--- START ---
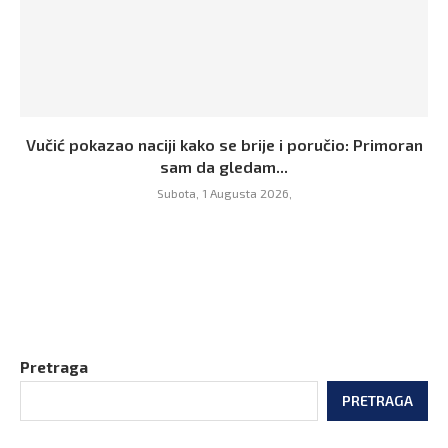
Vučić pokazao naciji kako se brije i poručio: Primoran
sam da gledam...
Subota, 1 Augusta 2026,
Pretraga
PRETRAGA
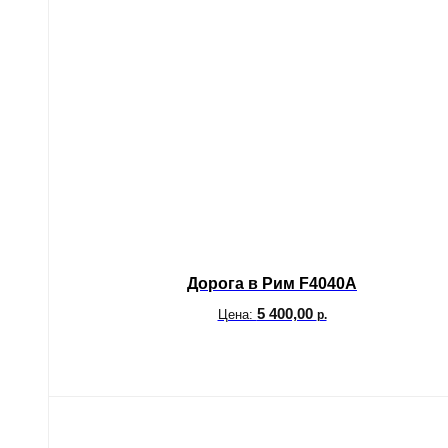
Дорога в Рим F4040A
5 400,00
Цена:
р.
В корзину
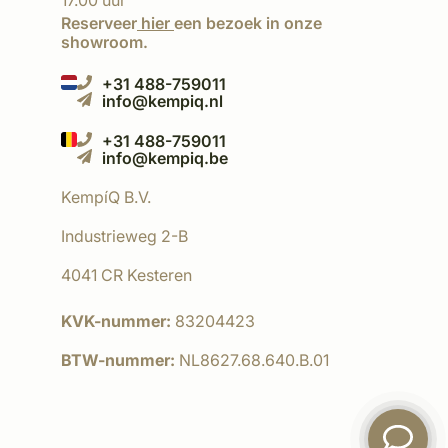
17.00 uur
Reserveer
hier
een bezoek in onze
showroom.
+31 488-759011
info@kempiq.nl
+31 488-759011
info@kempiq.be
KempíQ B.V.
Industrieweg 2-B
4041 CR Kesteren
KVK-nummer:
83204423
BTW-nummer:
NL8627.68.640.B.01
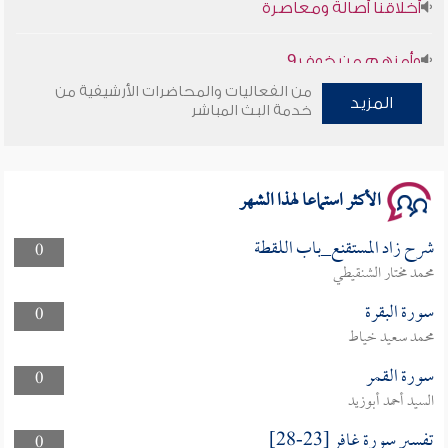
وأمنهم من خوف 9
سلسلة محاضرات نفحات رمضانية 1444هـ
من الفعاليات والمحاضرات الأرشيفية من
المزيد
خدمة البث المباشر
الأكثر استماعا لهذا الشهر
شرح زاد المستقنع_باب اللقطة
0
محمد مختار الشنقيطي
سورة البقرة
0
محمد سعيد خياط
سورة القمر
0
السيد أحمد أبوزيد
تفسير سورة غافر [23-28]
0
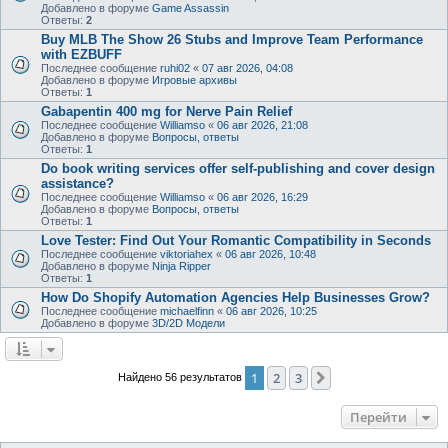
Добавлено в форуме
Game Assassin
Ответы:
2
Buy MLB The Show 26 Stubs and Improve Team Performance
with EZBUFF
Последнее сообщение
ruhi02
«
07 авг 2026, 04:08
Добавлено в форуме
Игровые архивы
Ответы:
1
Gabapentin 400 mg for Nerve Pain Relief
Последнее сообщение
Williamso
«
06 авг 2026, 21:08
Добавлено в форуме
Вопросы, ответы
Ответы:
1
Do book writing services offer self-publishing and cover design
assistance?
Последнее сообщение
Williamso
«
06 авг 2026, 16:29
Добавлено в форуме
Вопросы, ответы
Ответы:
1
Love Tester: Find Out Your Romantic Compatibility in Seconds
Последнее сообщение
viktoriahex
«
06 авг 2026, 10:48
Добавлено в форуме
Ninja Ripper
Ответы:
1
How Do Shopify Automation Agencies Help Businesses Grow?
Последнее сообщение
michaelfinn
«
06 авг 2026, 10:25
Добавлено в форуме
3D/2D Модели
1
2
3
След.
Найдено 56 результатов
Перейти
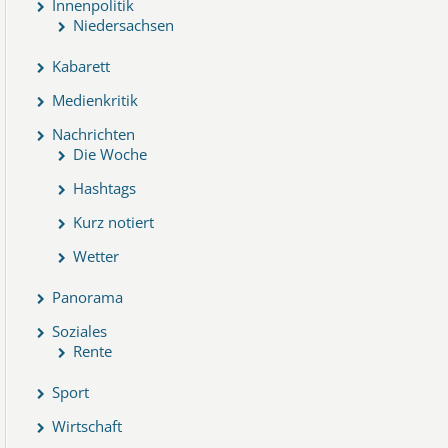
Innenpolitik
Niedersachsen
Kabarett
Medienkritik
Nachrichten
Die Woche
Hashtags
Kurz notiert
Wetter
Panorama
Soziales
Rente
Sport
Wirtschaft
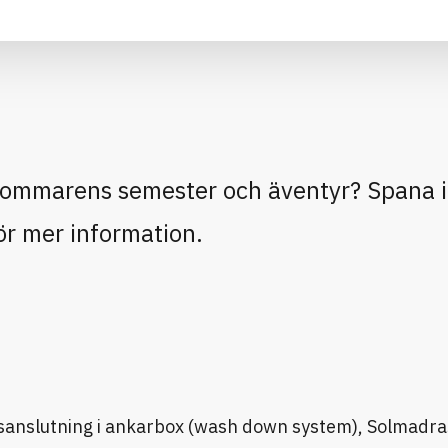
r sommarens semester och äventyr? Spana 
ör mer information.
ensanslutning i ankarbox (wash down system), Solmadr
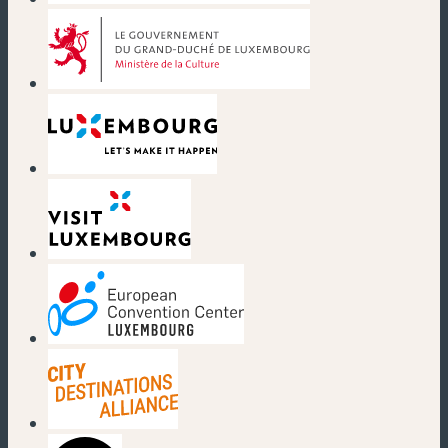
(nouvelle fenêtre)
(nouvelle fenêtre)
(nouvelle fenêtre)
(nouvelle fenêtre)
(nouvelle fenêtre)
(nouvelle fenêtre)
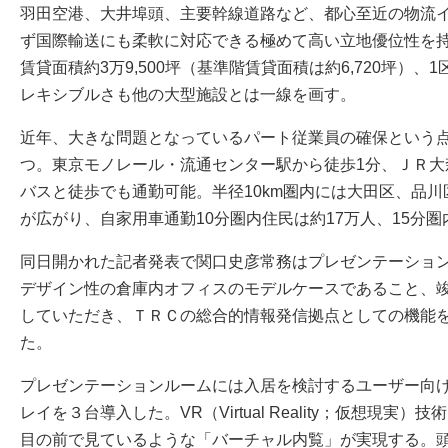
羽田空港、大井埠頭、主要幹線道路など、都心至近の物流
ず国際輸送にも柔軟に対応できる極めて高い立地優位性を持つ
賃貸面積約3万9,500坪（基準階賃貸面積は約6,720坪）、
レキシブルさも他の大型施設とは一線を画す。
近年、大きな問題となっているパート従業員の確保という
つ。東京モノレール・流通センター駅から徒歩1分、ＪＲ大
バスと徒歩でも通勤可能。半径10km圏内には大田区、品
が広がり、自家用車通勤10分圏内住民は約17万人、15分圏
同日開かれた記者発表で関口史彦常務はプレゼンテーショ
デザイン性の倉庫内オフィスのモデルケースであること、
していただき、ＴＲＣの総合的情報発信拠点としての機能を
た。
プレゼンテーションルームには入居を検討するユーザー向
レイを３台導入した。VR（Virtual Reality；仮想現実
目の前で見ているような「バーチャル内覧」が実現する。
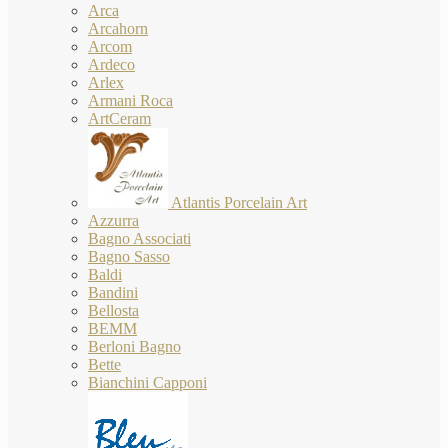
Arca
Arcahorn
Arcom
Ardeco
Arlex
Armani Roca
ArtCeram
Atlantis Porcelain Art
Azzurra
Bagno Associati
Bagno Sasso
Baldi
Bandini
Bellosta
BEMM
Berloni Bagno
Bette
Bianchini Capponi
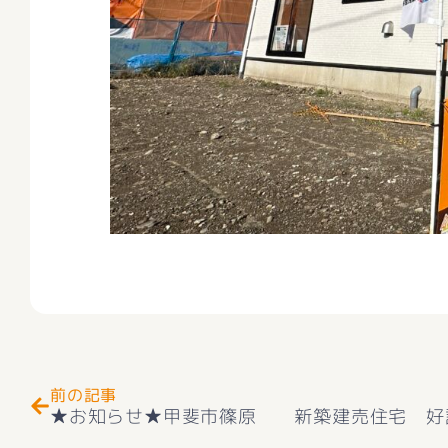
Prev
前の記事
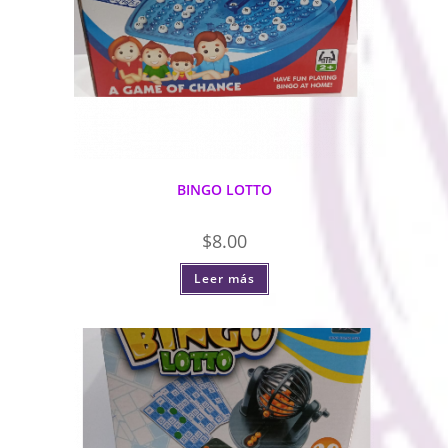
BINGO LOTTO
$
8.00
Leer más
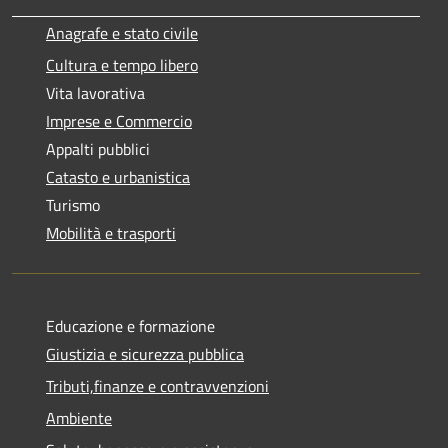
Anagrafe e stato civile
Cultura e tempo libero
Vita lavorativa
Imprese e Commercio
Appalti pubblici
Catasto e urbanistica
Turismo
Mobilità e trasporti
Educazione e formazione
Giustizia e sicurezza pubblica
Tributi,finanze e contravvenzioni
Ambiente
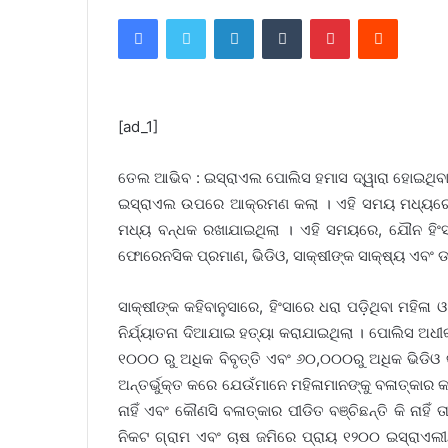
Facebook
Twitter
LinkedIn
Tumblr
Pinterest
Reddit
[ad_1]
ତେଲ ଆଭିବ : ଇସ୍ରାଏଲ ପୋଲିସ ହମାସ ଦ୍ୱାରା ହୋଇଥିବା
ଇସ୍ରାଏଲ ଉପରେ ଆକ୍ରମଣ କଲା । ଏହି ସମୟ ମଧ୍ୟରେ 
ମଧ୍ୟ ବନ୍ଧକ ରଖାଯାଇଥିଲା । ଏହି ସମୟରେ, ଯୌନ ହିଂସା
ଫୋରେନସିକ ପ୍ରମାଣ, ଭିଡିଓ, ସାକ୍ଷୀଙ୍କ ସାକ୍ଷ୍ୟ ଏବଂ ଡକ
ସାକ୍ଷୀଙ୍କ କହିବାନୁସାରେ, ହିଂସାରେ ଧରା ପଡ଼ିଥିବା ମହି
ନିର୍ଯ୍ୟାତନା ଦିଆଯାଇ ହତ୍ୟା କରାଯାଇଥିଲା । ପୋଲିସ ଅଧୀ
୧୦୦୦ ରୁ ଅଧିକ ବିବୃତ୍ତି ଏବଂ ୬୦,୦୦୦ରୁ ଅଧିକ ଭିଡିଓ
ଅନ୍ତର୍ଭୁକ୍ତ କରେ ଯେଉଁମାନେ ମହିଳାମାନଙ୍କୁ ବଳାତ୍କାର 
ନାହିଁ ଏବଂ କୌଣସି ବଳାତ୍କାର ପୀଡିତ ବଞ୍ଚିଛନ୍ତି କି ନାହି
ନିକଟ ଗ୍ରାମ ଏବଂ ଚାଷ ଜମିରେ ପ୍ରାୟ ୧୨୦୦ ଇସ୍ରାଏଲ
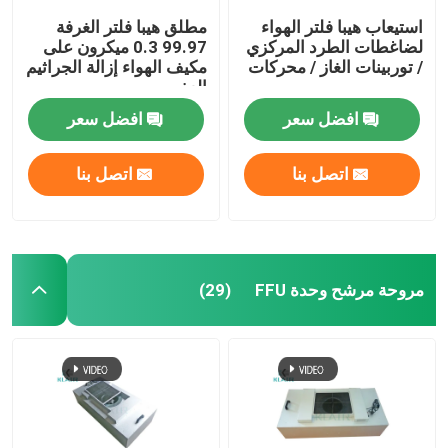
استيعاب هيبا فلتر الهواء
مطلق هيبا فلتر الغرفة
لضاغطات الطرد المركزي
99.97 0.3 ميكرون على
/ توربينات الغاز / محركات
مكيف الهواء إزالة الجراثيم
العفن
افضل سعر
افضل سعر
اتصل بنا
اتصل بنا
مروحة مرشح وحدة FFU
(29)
--- END ---
WORK INSTRUCTIONS = Return the whole listing, word for word, and leave out every picture.

RESULT =
Vučić pokazao naciji kako se brije i poručio: Primoran
sam da gledam...
Subota, 1 Augusta 2026,
Pretraga
PRETRAGA
Дорога в Рим F4040A
5 400,00
Цена:
р.
В корзину
17.00 uur
Reserveer
hier
een bezoek in onze
showroom.
+31 488-759011
info@kempiq.nl
+31 488-759011
info@kempiq.be
KempíQ B.V.
Industrieweg 2-B
4041 CR Kesteren
KVK-nummer:
83204423
BTW-nummer:
NL8627.68.640.B.01
وأمنهم من خوف 9
سلسلة محاضرات نفحات رمضانية 1444هـ
من الفعاليات والمحاضرات الأرشيفية من
المزيد
خدمة البث المباشر
الأكثر استماعا لهذا الشهر
شرح زاد المستقنع_باب اللقطة
0
محمد مختار الشنقيطي
سورة البقرة
0
محمد سعيد خياط
سورة القمر
0
السيد أحمد أبوزيد
تفسير سورة غافر [23-28]
0
Добавлено в форуме
Game Assassin
Ответы:
2
Buy MLB The Show 26 Stubs and Improve Team Performance
with EZBUFF
Последнее сообщение
ruhi02
«
07 авг 2026, 04:08
Добавлено в форуме
Игровые архивы
Ответы:
1
Gabapentin 400 mg for Nerve Pain Relief
Последнее сообщение
Williamso
«
06 авг 2026, 21:08
Добавлено в форуме
Вопросы, ответы
Ответы:
1
Do book writing services offer self-publishing and cover design
assistance?
Последнее сообщение
Williamso
«
06 авг 2026, 16:29
Добавлено в форуме
Вопросы, ответы
Ответы:
1
Love Tester: Find Out Your Romantic Compatibility in Seconds
Последнее сообщение
viktoriahex
«
06 авг 2026, 10:48
Добавлено в форуме
Ninja Ripper
Ответы:
1
How Do Shopify Automation Agencies Help Businesses Grow?
Последнее сообщение
michaelfinn
«
06 авг 2026, 10:25
Добавлено в форуме
3D/2D Модели
1
2
3
След.
Найдено 56 результатов
Перейти
Innenpolitik
Niedersachsen
Kabarett
Medienkritik
Nachrichten
Die Woche
Hashtags
Kurz notiert
Wetter
Panorama
Soziales
Rente
Sport
Wirtschaft
r sommarens semester och äventyr? Spana 
ör mer information.
ensanslutning i ankarbox (wash down system), Solmadr
(nouvelle fenêtre)
(nouvelle fenêtre)
(nouvelle fenêtre)
(nouvelle fenêtre)
(nouvelle fenêtre)
(nouvelle fenêtre)
羽田空港、大井埠頭、主要幹線道路など、都心至近の物流
ず国際輸送にも柔軟に対応できる極めて高い立地優位性を持つ
賃貸面積約3万9,500坪（基準階賃貸面積は約6,720坪）、
レキシブルさも他の大型施設とは一線を画す。
近年、大きな問題となっているパート従業員の確保という
つ。東京モノレール・流通センター駅から徒歩1分、ＪＲ大
バスと徒歩でも通勤可能。半径10km圏内には大田区、品
が広がり、自家用車通勤10分圏内住民は約17万人、15分圏
同日開かれた記者発表で関口史彦常務はプレゼンテーショ
デザイン性の倉庫内オフィスのモデルケースであること、
していただき、ＴＲＣの総合的情報発信拠点としての機能を
た。
プレゼンテーションルームには入居を検討するユーザー向
レイを３台導入した。VR（Virtual Reality；仮想現実
目の前で見ているような「バーチャル内覧」が実現する。
Arca
Arcahorn
Arcom
Ardeco
Arlex
Armani Roca
ArtCeram
Atlantis Porcelain Art
Azzurra
Bagno Associati
Bagno Sasso
Baldi
Bandini
Bellosta
BEMM
Berloni Bagno
Bette
Bianchini Capponi
Prev
前の記事
BINGO LOTTO
$
8.00
Leer más
Anagrafe e stato civile
Cultura e tempo libero
Vita lavorativa
Imprese e Commercio
Appalti pubblici
Catasto e urbanistica
Turismo
Mobilità e trasporti
Educazione e formazione
Giustizia e sicurezza pubblica
Tributi,finanze e contravvenzioni
Ambiente
Facebook
Twitter
LinkedIn
Tumblr
Pinterest
Reddit
[ad_1]
ତେଲ ଆଭିବ : ଇସ୍ରାଏଲ ପୋଲିସ ହମାସ ଦ୍ୱାରା ହୋଇଥିବା
ଇସ୍ରାଏଲ ଉପରେ ଆକ୍ରମଣ କଲା । ଏହି ସମୟ ମଧ୍ୟରେ 
ମଧ୍ୟ ବନ୍ଧକ ରଖାଯାଇଥିଲା । ଏହି ସମୟରେ, ଯୌନ ହିଂସା
ଫୋରେନସିକ ପ୍ରମାଣ, ଭିଡିଓ, ସାକ୍ଷୀଙ୍କ ସାକ୍ଷ୍ୟ ଏବଂ ଡକ
ସାକ୍ଷୀଙ୍କ କହିବାନୁସାରେ, ହିଂସାରେ ଧରା ପଡ଼ିଥିବା ମହି
ନିର୍ଯ୍ୟାତନା ଦିଆଯାଇ ହତ୍ୟା କରାଯାଇଥିଲା । ପୋଲିସ ଅଧୀ
୧୦୦୦ ରୁ ଅଧିକ ବିବୃତ୍ତି ଏବଂ ୬୦,୦୦୦ରୁ ଅଧିକ ଭିଡିଓ
ଅନ୍ତର୍ଭୁକ୍ତ କରେ ଯେଉଁମାନେ ମହିଳାମାନଙ୍କୁ ବଳାତ୍କାର 
ନାହିଁ ଏବଂ କୌଣସି ବଳାତ୍କାର ପୀଡିତ ବଞ୍ଚିଛନ୍ତି କି ନାହି
ନିକଟ ଗ୍ରାମ ଏବଂ ଚାଷ ଜମିରେ ପ୍ରାୟ ୧୨୦୦ ଇସ୍ରାଏଲ
استيعاب هيبا فلتر الهواء
مطلق هيبا فلتر الغرفة
لضاغطات الطرد المركزي
99.97 0.3 ميكرون على
/ توربينات الغاز / محركات
مكيف الهواء إزالة الجراثيم
العفن
افضل سعر
افضل سعر
اتصل بنا
اتصل بنا
مروحة مرشح وحدة FFU
(29)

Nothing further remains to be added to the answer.